I had an 06 crv, and I used the same loops that Rocknut mentioned. Worked great


----------



## M R DUCKS (Feb 20, 2010)

nice share Rocknut !


----------



## Rocknut (Apr 17, 2015)

here they are at work on my subaru


----------



## DHower08 (Nov 20, 2015)

Should be some sort of tow hook on that thing you could tie off from


----------



## Bubbagon (Mar 8, 2010)

I made a version of this myself.
https://www.dickssportinggoods.com/p/-16ygruqcklpsxxxxxpas--1/16ygruqcklpsxxxxxpas

I just took an old strap, tied a bunch of knots in it, threw some duct tape around those knots, and then I just close it under my hood.


----------



## reyangelo (May 28, 2014)

I use the Thule Hood Loop Strap 529 from Amazon.
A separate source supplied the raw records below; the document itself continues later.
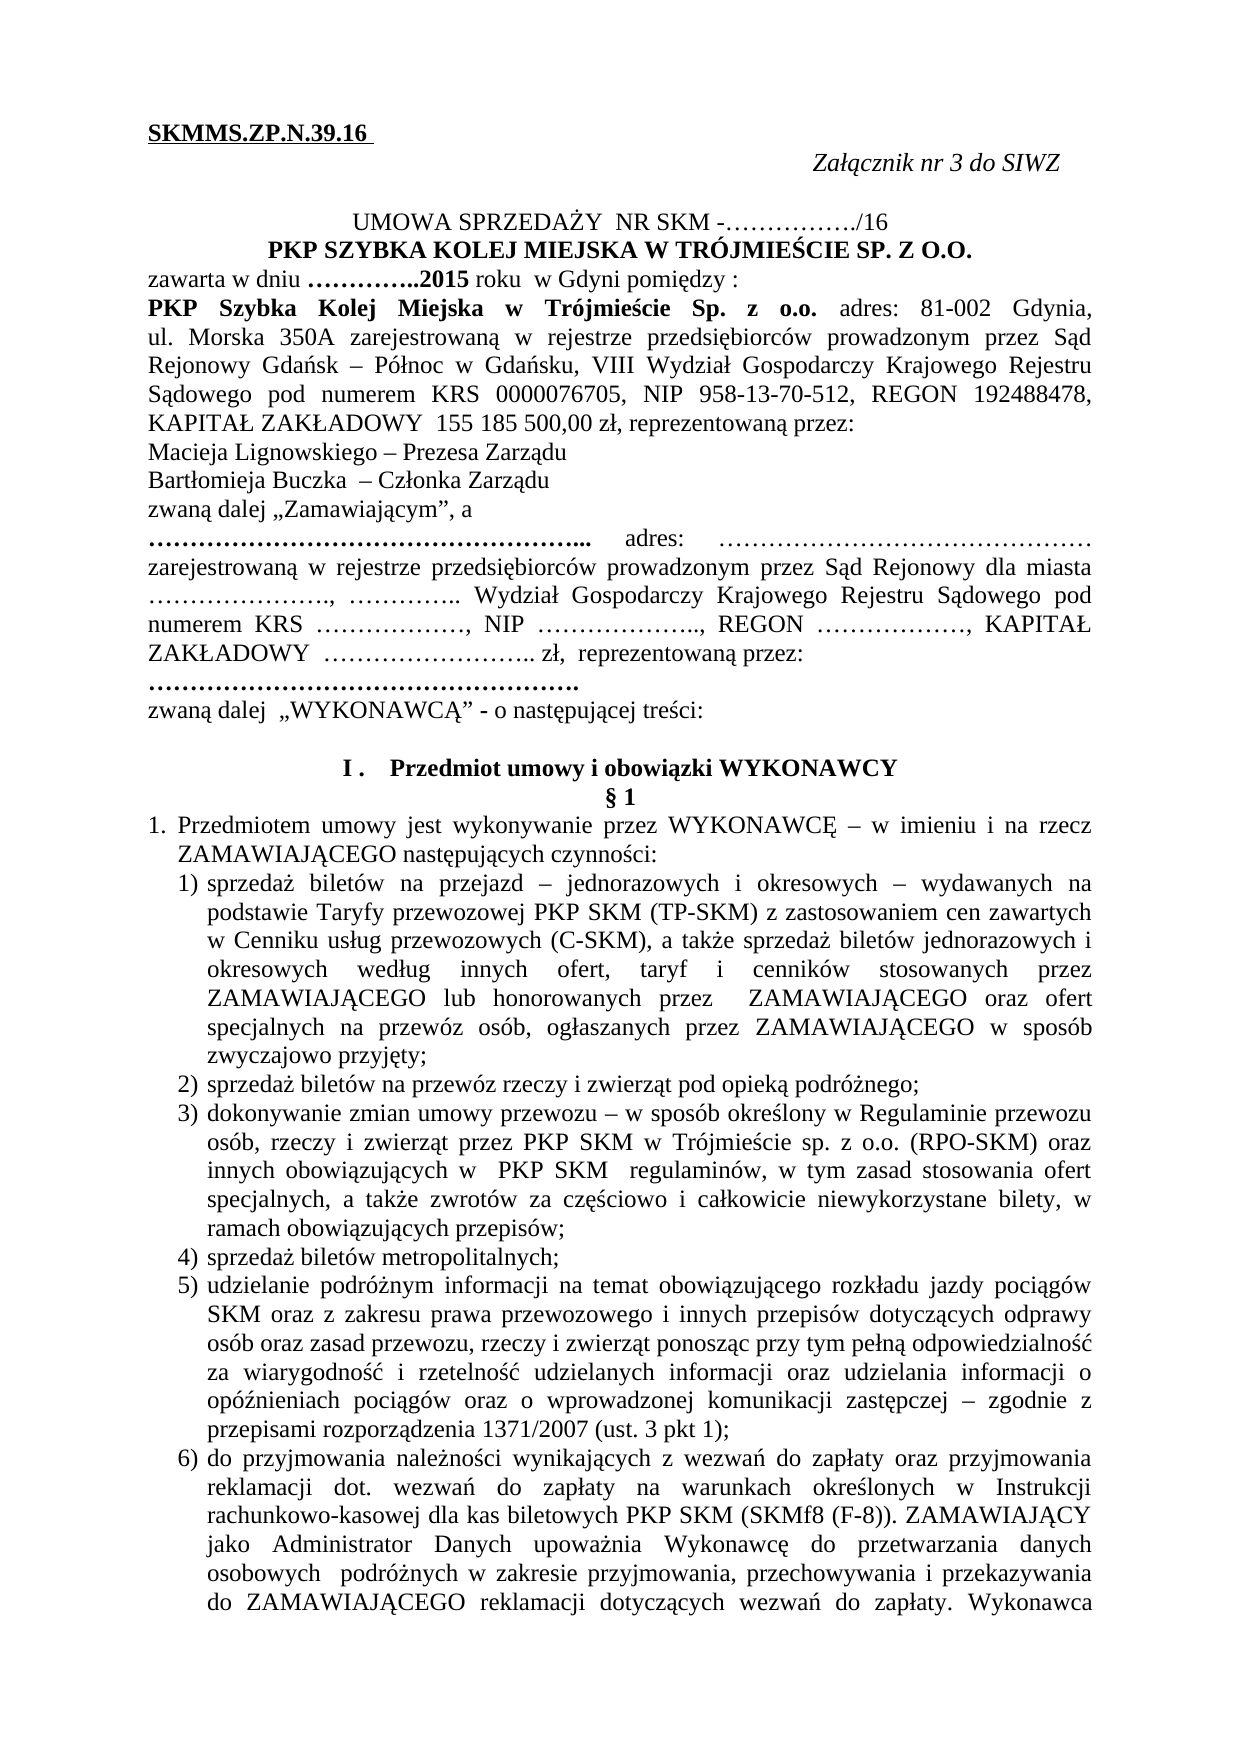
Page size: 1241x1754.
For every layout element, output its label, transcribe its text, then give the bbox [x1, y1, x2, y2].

text zawarta w dniu …………..2015 roku w Gdyni pomiędzy : [148, 264, 1092, 293]
text ……………………………………………. [148, 667, 1092, 696]
text zwaną dalej „Zamawiającym”, a [148, 494, 1092, 523]
list Przedmiotem umowy jest wykonywanie przez WYKONAWCĘ – w imieniu i na rzecz ZAMAWIAJĄCEGO następujących czynności: [148, 811, 1092, 868]
list dokonywanie zmian umowy przewozu – w sposób określony w Regulaminie przewozu osób, rzeczy i zwierząt przez PKP SKM w Trójmieście sp. z o.o. (RPO-SKM) oraz innych obowiązujących w PKP SKM regulaminów, w tym zasad stosowania ofert specjalnych, a także zwrotów za częściowo i całkowicie niewykorzystane bilety, w ramach obowiązujących przepisów; [177, 1098, 1092, 1242]
text PKP SZYBKA KOLEJ MIEJSKA W TRÓJMIEŚCIE SP. Z O.O. [148, 236, 1092, 264]
list udzielanie podróżnym informacji na temat obowiązującego rozkładu jazdy pociągów SKM oraz z zakresu prawa przewozowego i innych przepisów dotyczących odprawy osób oraz zasad przewozu, rzeczy i zwierząt ponosząc przy tym pełną odpowiedzialność za wiarygodność i rzetelność udzielanych informacji oraz udzielania informacji o opóźnieniach pociągów oraz o wprowadzonej komunikacji zastępczej – zgodnie z przepisami rozporządzenia 1371/2007 (ust. 3 pkt 1); [177, 1271, 1092, 1443]
text Macieja Lignowskiego – Prezesa Zarządu [148, 437, 1092, 466]
subtitle zwaną dalej „WYKONAWCĄ” - o następującej treści: [148, 696, 1092, 724]
text Bartłomieja Buczka – Członka Zarządu [148, 466, 1092, 494]
list sprzedaż biletów na przejazd – jednorazowych i okresowych – wydawanych na podstawie Taryfy przewozowej PKP SKM (TP-SKM) z zastosowaniem cen zawartych w Cenniku usług przewozowych (C-SKM), a także sprzedaż biletów jednorazowych i okresowych według innych ofert, taryf i cenników stosowanych przez ZAMAWIAJĄCEGO lub honorowanych przez ZAMAWIAJĄCEGO oraz ofert specjalnych na przewóz osób, ogłaszanych przez ZAMAWIAJĄCEGO w sposób zwyczajowo przyjęty; [177, 868, 1092, 1069]
subtitle I . Przedmiot umowy i obowiązki WYKONAWCY [148, 753, 1092, 782]
text § 1 [148, 782, 1092, 811]
text ……………………………………………... adres: ……………………………………… zarejestrowaną w rejestrze przedsiębiorców prowadzonym przez Sąd Rejonowy dla miasta …………………., ………….. Wydział Gospodarczy Krajowego Rejestru Sądowego pod numerem KRS ………………, NIP ……………….., REGON ………………, KAPITAŁ ZAKŁADOWY …………………….. zł, reprezentowaną przez: [148, 523, 1092, 667]
list sprzedaż biletów na przewóz rzeczy i zwierząt pod opieką podróżnego; [177, 1069, 1092, 1098]
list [177, 1443, 1092, 1616]
text Załącznik nr 3 do SIWZ [738, 147, 1092, 177]
list sprzedaż biletów metropolitalnych; [177, 1242, 1092, 1271]
title UMOWA SPRZEDAŻY NR SKM -……………./16 [148, 207, 1092, 236]
text PKP Szybka Kolej Miejska w Trójmieście Sp. z o.o. adres: 81-002 Gdynia, ul. Morska 350A zarejestrowaną w rejestrze przedsiębiorców prowadzonym przez Sąd Rejonowy Gdańsk – Północ w Gdańsku, VIII Wydział Gospodarczy Krajowego Rejestru Sądowego pod numerem KRS 0000076705, NIP 958-13-70-512, REGON 192488478, KAPITAŁ ZAKŁADOWY 155 185 500,00 zł, reprezentowaną przez: [148, 293, 1092, 437]
text SKMMS.ZP.N.39.16 [148, 118, 1092, 147]
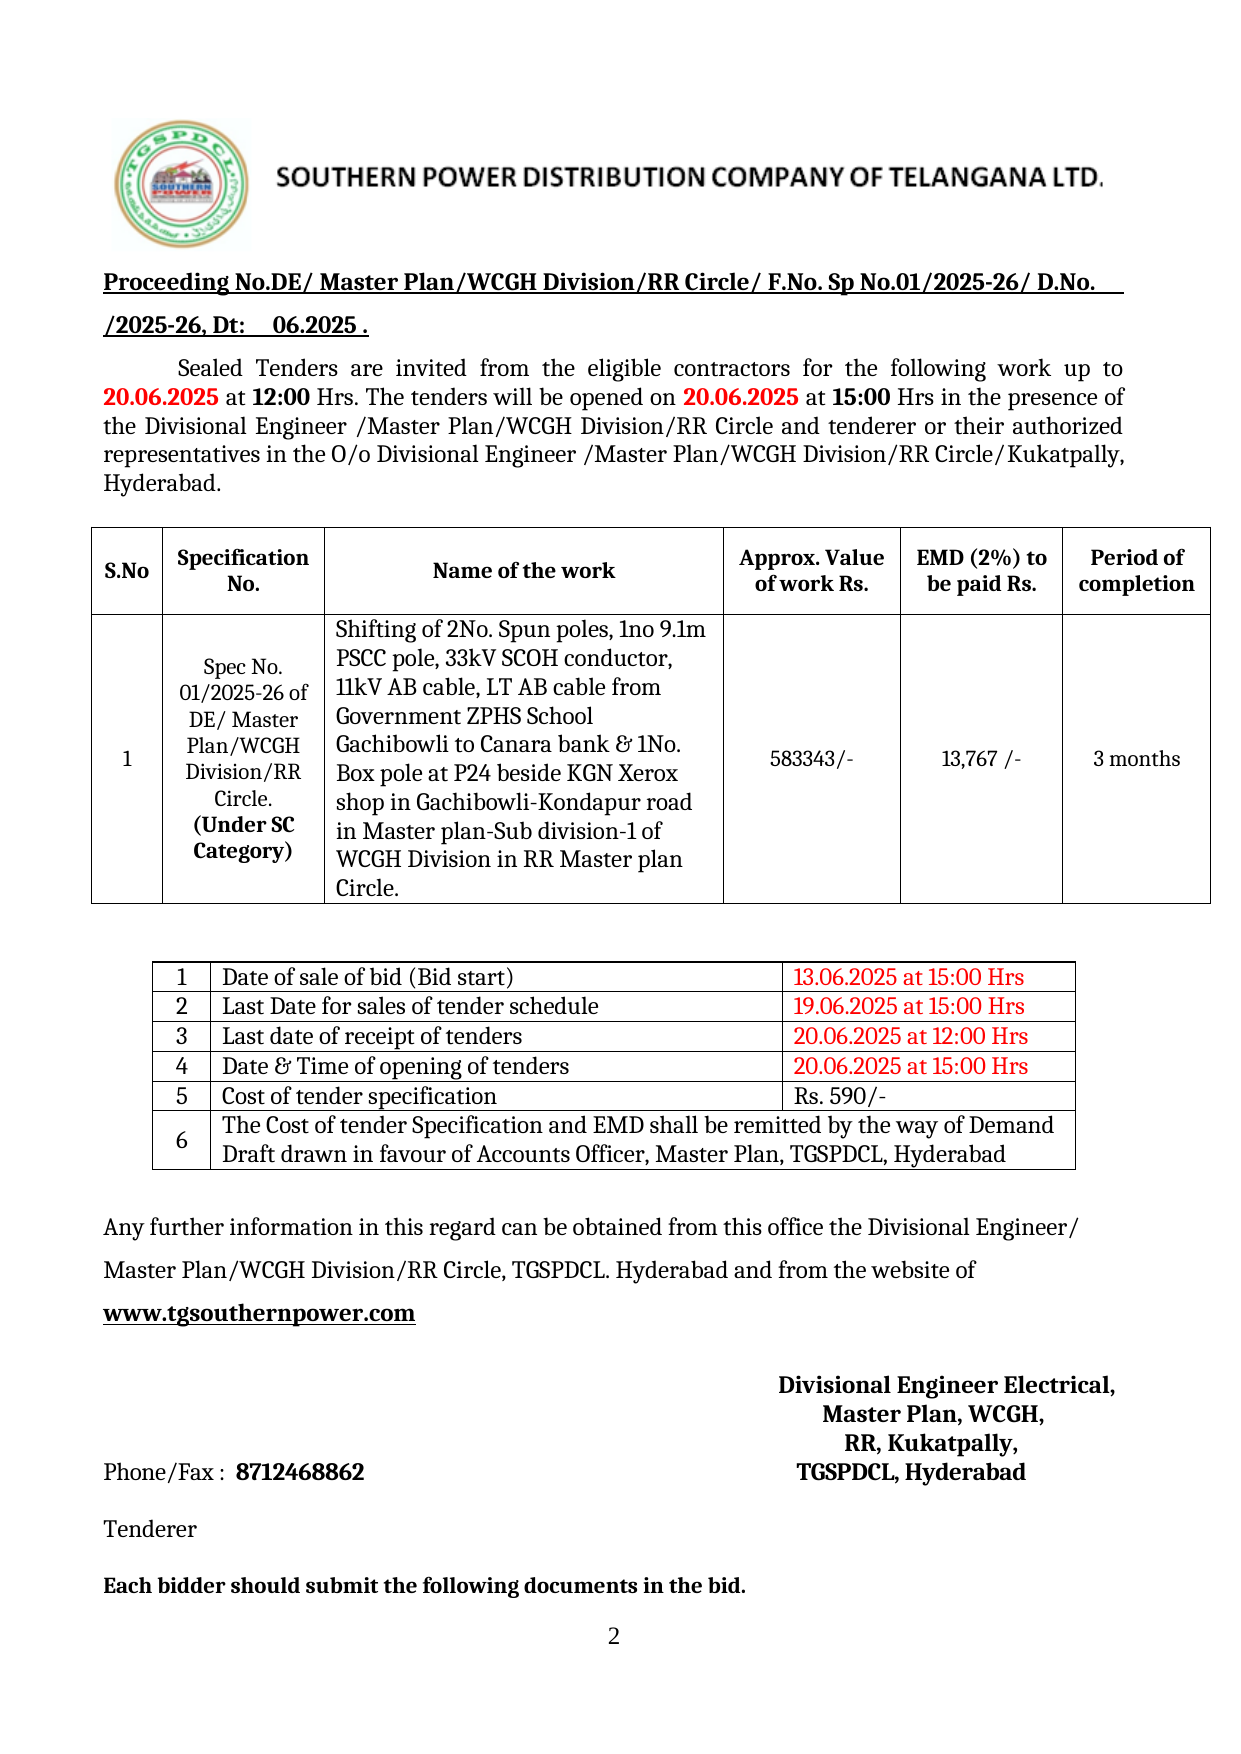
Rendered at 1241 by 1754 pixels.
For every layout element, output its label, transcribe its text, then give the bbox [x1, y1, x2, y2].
I placed these originally on my Honda Fit (which I no longer own) and have a upgraded blue pair on my Subaru Outback. I placed them on about two years ago and never took them off. I usually only use them when I am going somewhere with my Kayak that I know I will be hitting 65mph+ on the road. Together with the NRS J-hook Tie-down straps my kayak remains stable from front-to-back.


----------